Methods: We performed an expression correlation analysis using data for 73 primary CC cases in the public dataset (learning set), focusing on genes located on the long arms of chromosomes 18 and 20 and stromal-related genes. We determined the representation of each gene in the modules with closely correlated expression levels in the same module. Mutations in KRAS, BRAF and TP53 were assessed using direct sequencing. Microsatellite instability (MSI) was analyzed using the Bethesda reference panel.

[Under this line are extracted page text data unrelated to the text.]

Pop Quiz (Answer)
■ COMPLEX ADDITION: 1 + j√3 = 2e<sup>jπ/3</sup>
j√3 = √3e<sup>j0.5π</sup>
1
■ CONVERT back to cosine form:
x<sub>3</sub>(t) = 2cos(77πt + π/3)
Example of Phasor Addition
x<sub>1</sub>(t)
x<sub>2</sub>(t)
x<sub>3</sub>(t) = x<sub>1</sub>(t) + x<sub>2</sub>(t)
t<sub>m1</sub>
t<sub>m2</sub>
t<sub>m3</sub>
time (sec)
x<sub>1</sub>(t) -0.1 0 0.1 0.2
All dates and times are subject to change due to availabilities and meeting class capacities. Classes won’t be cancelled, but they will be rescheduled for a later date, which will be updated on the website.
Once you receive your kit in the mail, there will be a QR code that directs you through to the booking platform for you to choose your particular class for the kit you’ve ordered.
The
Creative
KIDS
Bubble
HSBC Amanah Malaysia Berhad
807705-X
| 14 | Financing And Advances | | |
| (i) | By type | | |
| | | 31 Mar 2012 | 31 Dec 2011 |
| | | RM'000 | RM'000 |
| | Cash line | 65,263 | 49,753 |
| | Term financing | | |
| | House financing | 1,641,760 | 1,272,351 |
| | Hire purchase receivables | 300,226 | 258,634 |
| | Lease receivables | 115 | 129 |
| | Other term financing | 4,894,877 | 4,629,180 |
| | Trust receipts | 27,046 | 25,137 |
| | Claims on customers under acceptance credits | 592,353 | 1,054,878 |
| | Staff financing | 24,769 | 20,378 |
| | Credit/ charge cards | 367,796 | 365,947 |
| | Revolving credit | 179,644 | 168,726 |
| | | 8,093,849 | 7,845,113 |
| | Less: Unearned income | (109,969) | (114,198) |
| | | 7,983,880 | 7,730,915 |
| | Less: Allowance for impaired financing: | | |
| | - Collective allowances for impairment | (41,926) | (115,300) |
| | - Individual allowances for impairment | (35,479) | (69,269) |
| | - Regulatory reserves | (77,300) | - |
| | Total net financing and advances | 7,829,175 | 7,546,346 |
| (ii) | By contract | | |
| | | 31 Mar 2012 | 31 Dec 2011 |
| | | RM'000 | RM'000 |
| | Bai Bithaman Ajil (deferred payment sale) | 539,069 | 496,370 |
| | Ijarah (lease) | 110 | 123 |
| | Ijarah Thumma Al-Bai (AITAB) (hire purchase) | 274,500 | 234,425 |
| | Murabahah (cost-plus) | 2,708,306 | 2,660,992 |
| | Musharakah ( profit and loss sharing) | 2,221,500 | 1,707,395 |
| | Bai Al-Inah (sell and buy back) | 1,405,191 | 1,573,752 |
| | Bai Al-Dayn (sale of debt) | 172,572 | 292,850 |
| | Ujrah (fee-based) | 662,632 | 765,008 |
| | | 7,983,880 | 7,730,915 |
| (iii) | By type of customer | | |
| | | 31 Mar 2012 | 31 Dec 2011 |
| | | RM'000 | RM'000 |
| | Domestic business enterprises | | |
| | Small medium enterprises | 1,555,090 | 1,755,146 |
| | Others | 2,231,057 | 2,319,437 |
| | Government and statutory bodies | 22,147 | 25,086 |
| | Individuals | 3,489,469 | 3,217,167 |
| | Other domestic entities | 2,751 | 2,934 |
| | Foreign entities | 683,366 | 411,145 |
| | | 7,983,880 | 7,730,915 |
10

Results: We constructed a discriminant model with a view to classifying CC into three subtypes (“stromal”, “chromosomal instability [CIN]-like”, “MSI-like”) based on the expression levels of 55 genes of the Learning set. When we applied this predictor to microarray data from other patients with stage II/III colon cancer (n=258, test set), we discovered a significant difference in diseasefree survival between the stromal subtype and the other subtypes (p=1.25e-03). Accordingly, we created an integrated prognostic model for classifying the patients into high- and low-risk groups according to the expression levels of the 55 genes and KRAS mutations (p=1.56e-06). Analysis of independent specimens from patients with stage II/III colon cancer who underwent radical resection (n=59, validation set) confirmed the prognostic value of our model (p=4.75e-02).
Conclusion: The model produced a biologically discriminatory classifier that associated MSI status with the risk of recurrence that may be clinically applicable to the selection of patients with Stage II/ III CC for adjuvant therapy.